GENEVA (Reuters) - A Ugandan Islamist rebel group committed human rights abuses in the eastern Democratic Republic of Congo last year that may amount to war crimes and crimes against humanity, according to a U.N. report published on Wednesday.
The Allied Democratic Forces killed at least 237 civilians in the last quarter of 2014, including 65 women and 35 children, the U.N. human rights office said in a statement.
“In total, ADF combatants attacked 35 villages. Attackers used machetes, hammers and knives, among other weapons, to wound or execute civilians. Some had their throats slit, were shot at while trying to flee, or were burned alive in their homes.”
Civil society groups in eastern Congo said the ADF had killed 13 people with machetes and hatchets in two overnight assaults over the last week.
“These violations, which were both systematic and extremely brutal, may amount to war crimes and crimes against humanity,” the U.N. statement said.
Dozens of armed factions are active in Congo’s chaotic east, where they continue to fight for control over vast reserves of gold, diamonds and tin following a 1998-2003 war that killed millions and drew in more than a half dozen neighboring countries.
The U.N. report said civilians in the Beni area where the ADF attacks occurred remain vulnerable to violence. The threat, it said, had spread to the Irumu region, also in the east of the central African state, where violations by ADF combatants have been reported this year.
The Congolese army launched a major operation against the ADF last year and says it has significantly weakened the group.
Major Victor Masandi, the spokesman for an operation against the group, said on Wednesday that the army killed 19 ADF fighters in a battle on Tuesday and lost four soldiers.
ADF leader Jamil Mukulu was arrested last month in Tanzania.
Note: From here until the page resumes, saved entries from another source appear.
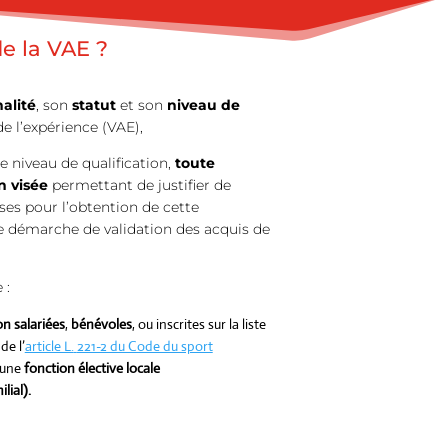
de la VAE ?
alité
, son
statut
et son
niveau de
de l’expérience (VAE),
niveau de qualification,
toute
n visée
permettant de justifier de
ses pour l’obtention de cette
ne démarche de validation des acquis de
 :
n salariées
,
bénévoles
, ou inscrites sur la liste
de l’
article L.
221-2 du Code du sport
’une
fonction élective locale
lial).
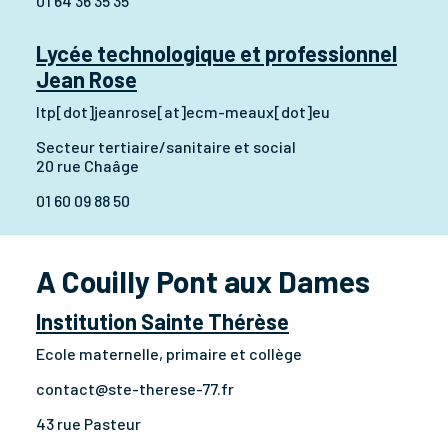
01 64 36 35 35
Lycée technologique et professionnel
Jean Rose
ltp[dot]jeanrose[at]ecm-meaux[dot]eu
Secteur tertiaire/sanitaire et social
20 rue Chaâge
01 60 09 88 50
A Couilly Pont aux Dames
Institution Sainte Thérèse
Ecole maternelle, primaire et collège
contact@ste-therese-77.fr
43 rue Pasteur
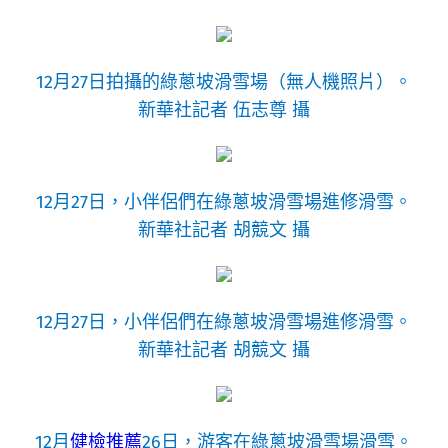
12月27日拍攝的綠蔥坡滑雪場（無人機照片）。
新華社記者 伍志尊 攝
12月27日，小伴侶們在綠蔥坡滑雪場進修滑雪。
新華社記者 胡競文 攝
12月27日，小伴侶們在綠蔥坡滑雪場進修滑雪。
新華社記者 胡競文 攝
12月
健檢推薦
26日，游客在綠蔥坡滑雪場滑雪。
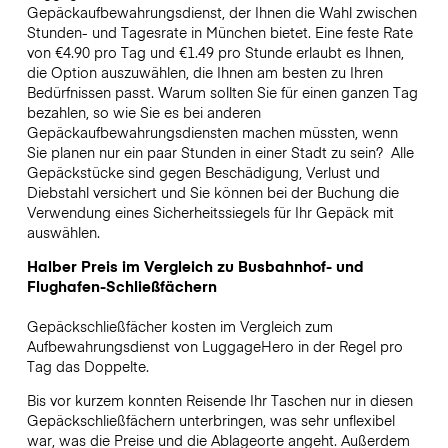
Gepäckaufbewahrungsdienst, der Ihnen die Wahl zwischen
Stunden- und Tagesrate in München bietet. Eine feste Rate
von €4.90 pro Tag und €1.49 pro Stunde erlaubt es Ihnen,
die Option auszuwählen, die Ihnen am besten zu Ihren
Bedürfnissen passt. Warum sollten Sie für einen ganzen Tag
bezahlen, so wie Sie es bei anderen
Gepäckaufbewahrungsdiensten machen müssten, wenn
Sie planen nur ein paar Stunden in einer Stadt zu sein?
Alle
Gepäckstücke sind gegen Beschädigung, Verlust und
Diebstahl versichert und Sie können bei der Buchung die
Verwendung eines Sicherheitssiegels für Ihr Gepäck mit
auswählen.
Halber Preis im Vergleich zu Busbahnhof- und
Flughafen-Schließfächern
Gepäckschließfächer kosten im Vergleich zum
Aufbewahrungsdienst von LuggageHero in der Regel pro
Tag das Doppelte.
Bis vor kurzem konnten Reisende Ihr Taschen nur in diesen
Gepäckschließfächern unterbringen, was sehr unflexibel
war, was die Preise und die Ablageorte angeht. Außerdem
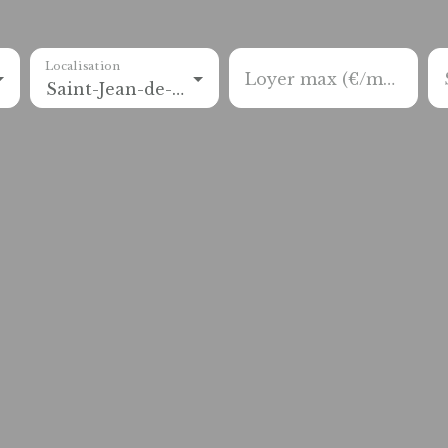
Localisation
Loyer max (€/mois)
Saint-Jean-de-Gonville (01630)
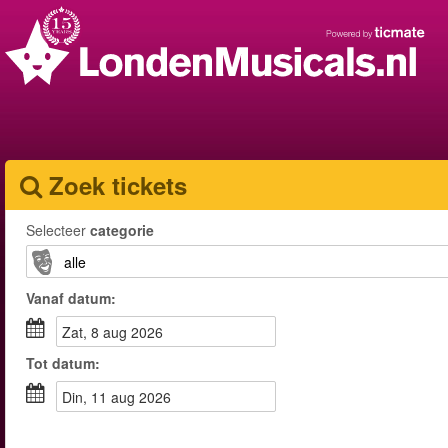
Zoek tickets
Selecteer
categorie
Vanaf
datum
:
zat, 8 aug 2026
Tot
datum
:
din, 11 aug 2026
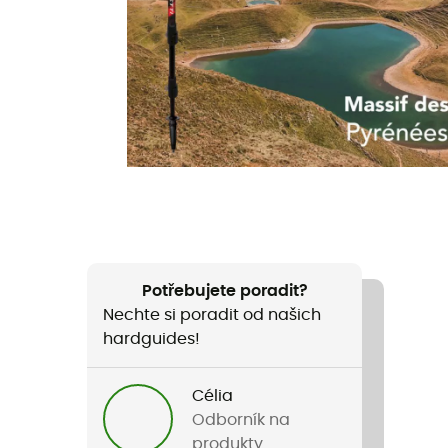
Potřebujete poradit?
Nechte si poradit od našich
hardguides!
Célia
Odborník na
produkty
Congo and Uganda have both asked Tanzania for his extradition.
“I welcome these initial steps towards justice but urge the authorities to redouble their efforts to hold to account all those implicated in the series of truly horrendous crimes that ravaged the Beni area last year,” U.N. human rights chief Zeid Ra’ad Al Hussein said in the statement.
The U.N. report said Congolese armed forces had also violated international humanitarian and human rights law and at least 300 people, including at least 33 members of the armed forces, had been arrested in connection with the Beni massacres.
Civilians continued to come under regular attack in the region. The Congolese army blamed ADF fighters for an ambush on U.N. peacekeepers last week that killed two and wounded 13 Tanzanian soldiers.